■ AIM OF THE EXERCISE: Leave out the pictures and retype everything else in the records below exactly.

■ DATA EXCERPTS:
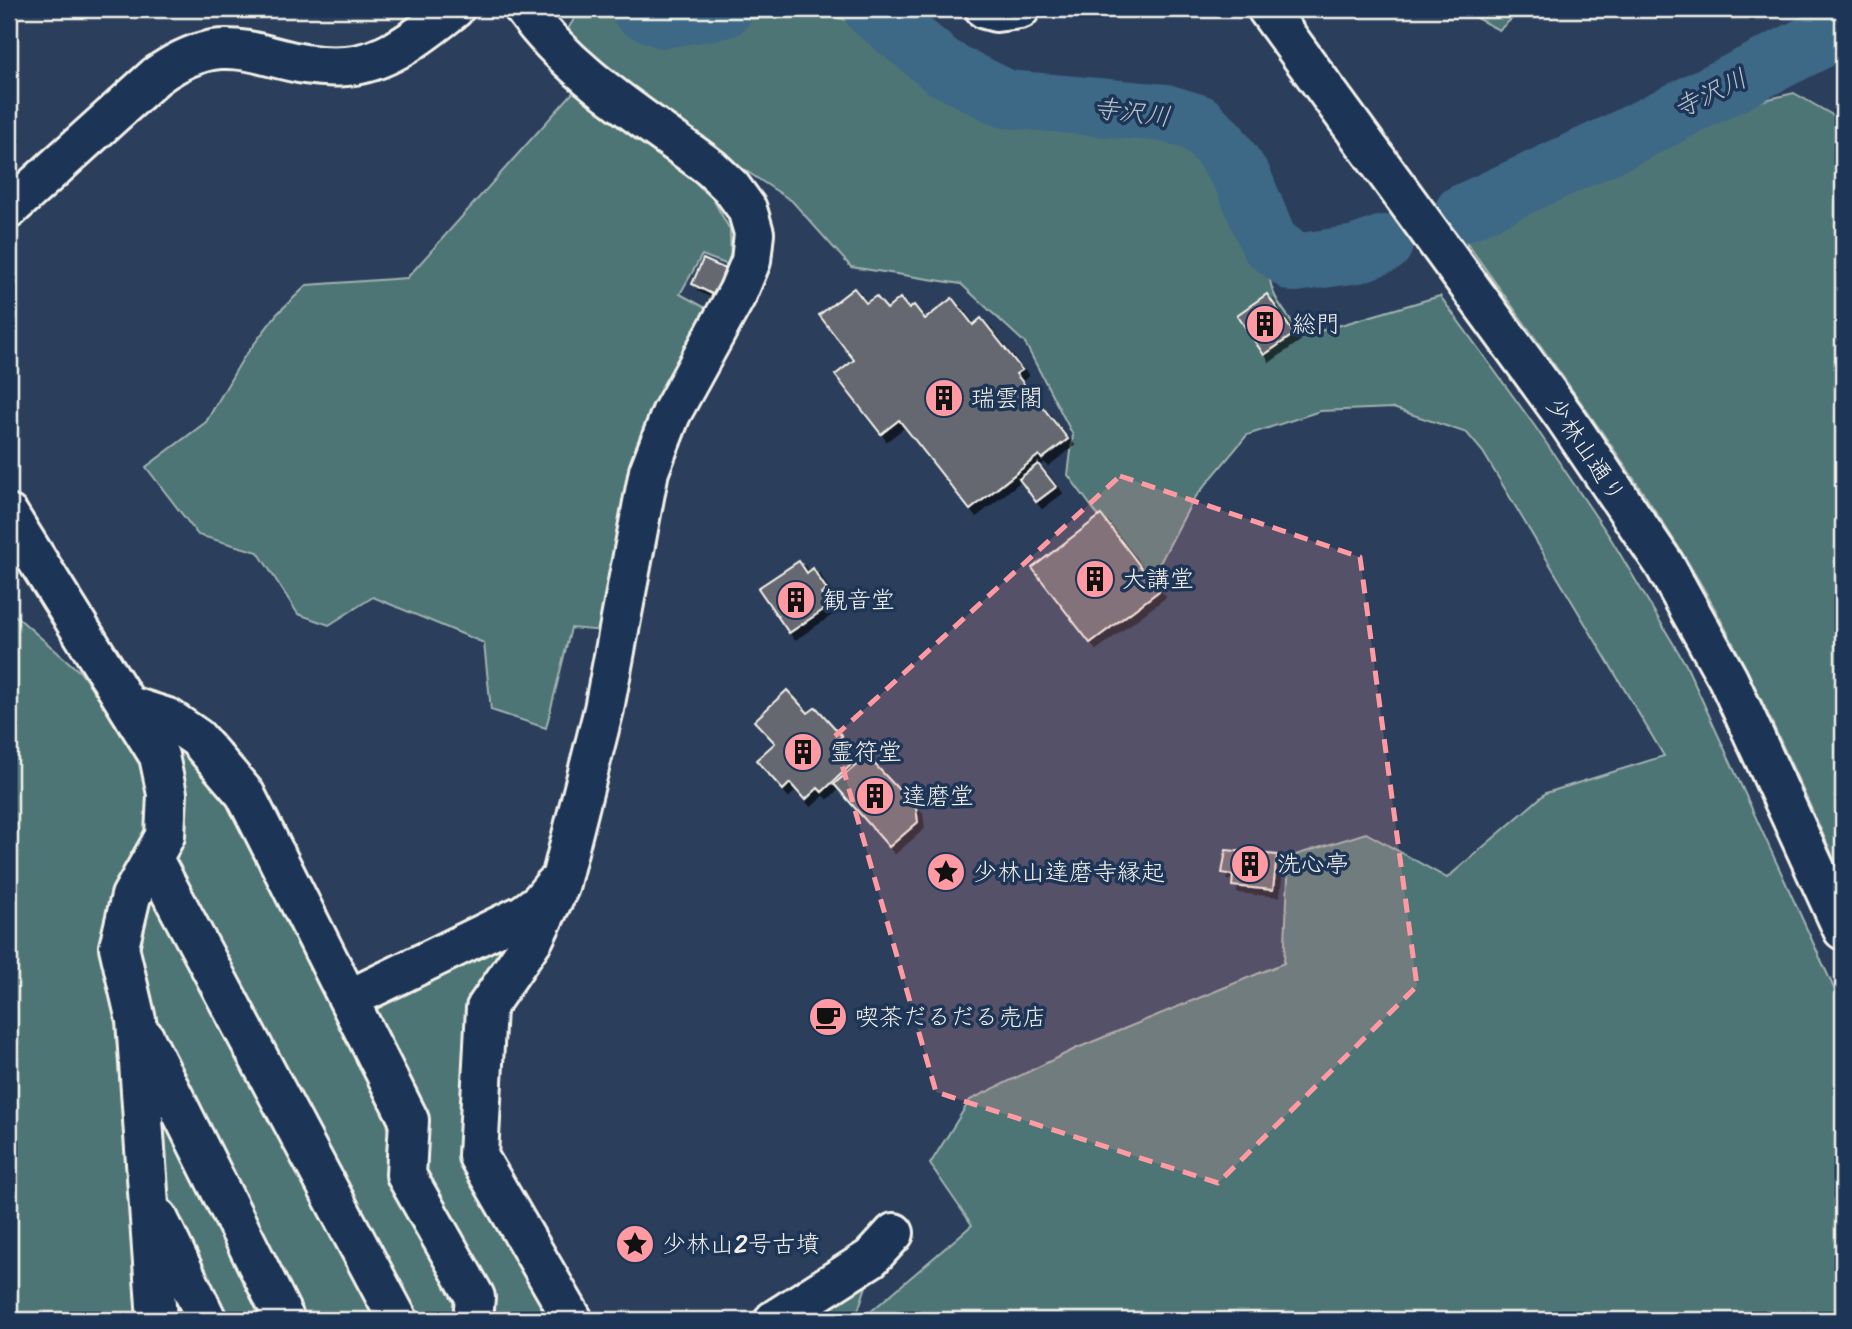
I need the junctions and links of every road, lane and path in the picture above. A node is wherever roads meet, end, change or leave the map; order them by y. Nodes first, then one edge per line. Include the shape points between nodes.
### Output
1 (454, 9) edge
2 (524, 9) edge
3 (985, 9) edge
4 (1020, 9) edge
5 (1267, 9) edge
6 (9, 209) edge
7 (9, 515) edge
8 (130, 706) junction
9 (153, 859) junction
10 (566, 861) junction
11 (1843, 930) edge
12 (349, 999) junction
13 (136, 1020) junction
14 (150, 1204) junction
15 (894, 1233) dead end
16 (157, 1320) edge
17 (206, 1320) edge
18 (285, 1320) edge
19 (398, 1320) edge
20 (473, 1320) edge
21 (573, 1320) edge
22 (774, 1320) edge

1 - 6 street via 405,45 348,66 318,66 239,49 197,52 156,76
2 - 10 street via 573,65 732,187 747,209 754,233 751,261 738,292 671,414 649,471 604,709
3 - 4 street
5 - 11 street, 少林山通り via 1564,416 1664,564 1728,679
7 - 8 street
8 - 9 street via 159,756 167,794 165,836
8 - 12 street via 168,718 197,738 245,794
9 - 13 street via 131,896 119,947
9 - 19 street
10 - 12 street via 552,888 524,914
10 - 21 street via 534,939 486,1008 478,1156
12 - 20 street via 409,1120 406,1175 475,1297
13 - 14 street
13 - 18 street
14 - 16 street
14 - 17 street
15 - 22 street via 871,1258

■ SOLUTION FOR THIS PROBLEM:
I need the junctions and links of every road, lane and path in the picture above. A node is wherever roads meet, end, change or leave the map; order them by y. Nodes first, then one edge per line. Include the shape points between nodes.
### Output
1 (454, 9) edge
2 (524, 9) edge
3 (985, 9) edge
4 (1020, 9) edge
5 (1267, 9) edge
6 (9, 209) edge
7 (9, 515) edge
8 (130, 706) junction
9 (153, 859) junction
10 (566, 861) junction
11 (1843, 930) edge
12 (349, 999) junction
13 (136, 1020) junction
14 (150, 1204) junction
15 (894, 1233) dead end
16 (157, 1320) edge
17 (206, 1320) edge
18 (285, 1320) edge
19 (398, 1320) edge
20 (473, 1320) edge
21 (573, 1320) edge
22 (774, 1320) edge

1 - 6 street via 405,45 348,66 318,66 239,49 197,52 156,76
2 - 10 street via 573,65 732,187 747,209 754,233 751,261 738,292 671,414 649,471 604,709
3 - 4 street
5 - 11 street, 少林山通り via 1564,416 1664,564 1728,679
7 - 8 street
8 - 9 street via 159,756 167,794 165,836
8 - 12 street via 168,718 197,738 245,794
9 - 13 street via 131,896 119,947
9 - 19 street
10 - 12 street via 552,888 524,914
10 - 21 street via 534,939 486,1008 478,1156
12 - 20 street via 409,1120 406,1175 475,1297
13 - 14 street
13 - 18 street
14 - 16 street
14 - 17 street
15 - 22 street via 871,1258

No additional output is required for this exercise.